Rakernas APKASI, DS: Penguatan Sinergi Untuk Pembangunan Nasional Berkelanjutan

BATAM, Prolite – Ketua Harian Asosiasi Pemerintah Kabupaten Seluruh Indonesia (APKASI) Bupati Bandung Dadang Supriatna menegaskan Pemerintah Kabupaten (Pemkab) Bandung berkomitmen untuk memperkuat kolaborasi dengan pemerintah pusat dan pemangku kepentingan.

Hal ini demi mendorong pembangunan daerah yang mandiri, berdaya saing, berkelanjutan, dan selaras dengan agenda pembangunan nasional.

Kang Dadang sapaan akrabnya menyampaikan bahwa rakernas ini forum strategis penguatan sinergi pemerintah pusat dan kabupaten dalam mendukung pembangunan nasional yang berkelanjutan dan berbasis potensi daerah.

“Forum ini mengangkat tema “Penguatan Infrastruktur Dasar Kabupaten untuk Mendukung Konektivitas Layanan Publik, dan Hilirisasi Ekonomi Daerah dalam Kerangka Asta Cita, karenanya kolaborasi sangat dibutuhkan,”, ujar Kang DS usai menghadiri Rapat Kerja Nasional (Rakernas) XVII APKASI Tahun 2026 yang digelar di Grand Lotus Ballroom, Hotel Aston Batam, Senin (19/1/2026).

Sementara itu, Menteri Pertanian Andi Amran Sulaiman dalam arahannya menegaskan komitmen pemerintah mewujudkan Swasembada Pangan Berkelanjutan sebagai program prioritas nasional.

Percepatan target swasembada pangan didukung deregulasi pupuk bersubsidi yang berhasil menurunkan harga hingga 20 persen, meningkatkan ketersediaan sarana produksi, serta mendorong peningkatan kesejahteraan petani.

Capaian produksi beras nasional 2025 mencapai 34,71 juta ton dan stok tertinggi sepanjang sejarah menegaskan keberhasilan kebijakan ini.
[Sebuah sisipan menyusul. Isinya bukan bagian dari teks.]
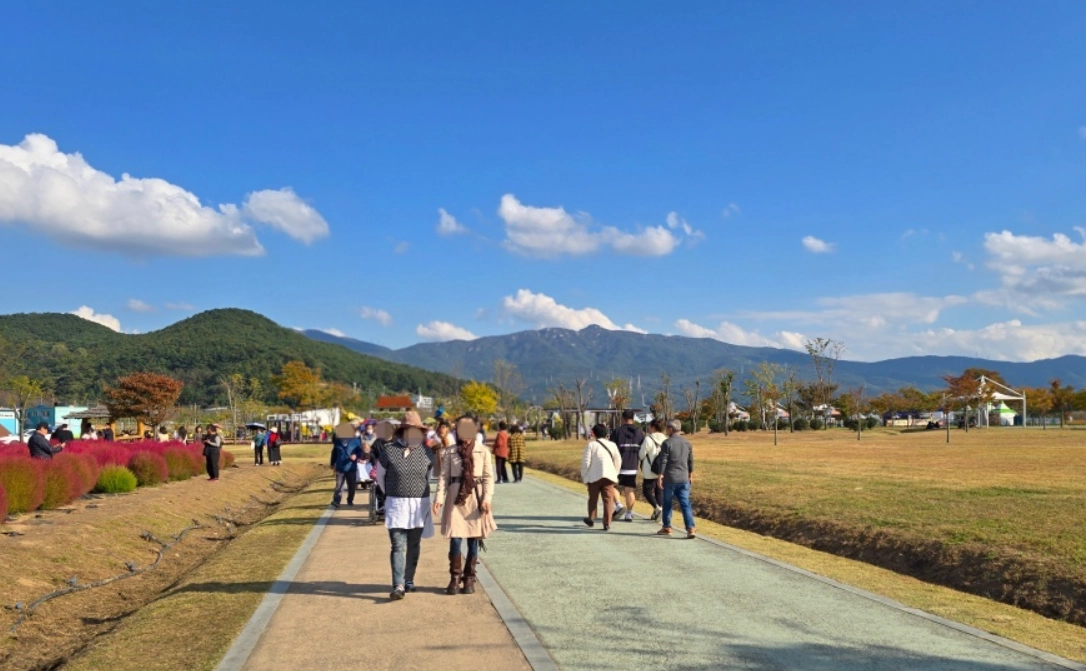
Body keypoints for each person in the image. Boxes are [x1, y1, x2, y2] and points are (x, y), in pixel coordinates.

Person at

Rakernas juga menyoroti peluang pengembangan energi terbarukan dan elektrifikasi wilayah melalui pemaparan solusi teknologi energi dari AMPACE, yang menghadirkan sistem Solar BESS Diesel untuk mendukung pasokan listrik andal dan berkelanjutan, khususnya di wilayah terpencil.

Pada kesempatan yang sama, Menteri Pekerjaan Umum Dody Hanggodo menekankan pentingnya penguatan infrastruktur dasar kabupaten dalam mendukung konektivitas, layanan publik, dan hilirisasi ekonomi daerah menuju Indonesia Emas 2045.

Pembangunan infrastruktur diarahkan pada ketahanan air, jalan dan jembatan, kawasan permukiman, serta wilayah swasembada pangan dan energi, dengan pendekatan kolaborasi pentahelix.